*Task objective:* From the line with "भेजना संभव नहीं" through the line with "इनके रूट और", repeat the entries verbatim, both end lines included, and add nothing.

*Material for the task:*

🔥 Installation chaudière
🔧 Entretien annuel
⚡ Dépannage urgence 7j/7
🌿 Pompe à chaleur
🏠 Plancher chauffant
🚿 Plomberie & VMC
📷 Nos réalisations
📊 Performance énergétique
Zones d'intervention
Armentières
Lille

--

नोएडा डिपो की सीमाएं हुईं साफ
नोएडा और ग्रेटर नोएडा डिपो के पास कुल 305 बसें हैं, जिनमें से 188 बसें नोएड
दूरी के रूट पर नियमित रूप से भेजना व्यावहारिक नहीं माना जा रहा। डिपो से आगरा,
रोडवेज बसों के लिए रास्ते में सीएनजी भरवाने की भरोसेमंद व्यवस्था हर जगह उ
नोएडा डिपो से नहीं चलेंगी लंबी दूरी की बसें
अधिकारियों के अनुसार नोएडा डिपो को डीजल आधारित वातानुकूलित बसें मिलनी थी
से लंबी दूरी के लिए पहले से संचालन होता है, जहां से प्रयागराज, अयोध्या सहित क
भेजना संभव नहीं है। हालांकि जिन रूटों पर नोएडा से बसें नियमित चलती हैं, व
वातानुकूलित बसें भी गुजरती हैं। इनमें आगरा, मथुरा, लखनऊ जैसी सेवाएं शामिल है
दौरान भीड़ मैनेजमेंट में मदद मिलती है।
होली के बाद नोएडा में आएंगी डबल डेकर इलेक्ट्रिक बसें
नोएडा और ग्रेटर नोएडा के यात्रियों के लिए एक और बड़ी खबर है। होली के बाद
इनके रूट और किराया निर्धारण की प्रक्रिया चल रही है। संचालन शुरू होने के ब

*Result for this task:*
भेजना संभव नहीं है। हालांकि जिन रूटों पर नोएडा से बसें नियमित चलती हैं, व
वातानुकूलित बसें भी गुजरती हैं। इनमें आगरा, मथुरा, लखनऊ जैसी सेवाएं शामिल है
दौरान भीड़ मैनेजमेंट में मदद मिलती है।
होली के बाद नोएडा में आएंगी डबल डेकर इलेक्ट्रिक बसें
नोएडा और ग्रेटर नोएडा के यात्रियों के लिए एक और बड़ी खबर है। होली के बाद
इनके रूट और किराया निर्धारण की प्रक्रिया चल रही है। संचालन शुरू होने के ब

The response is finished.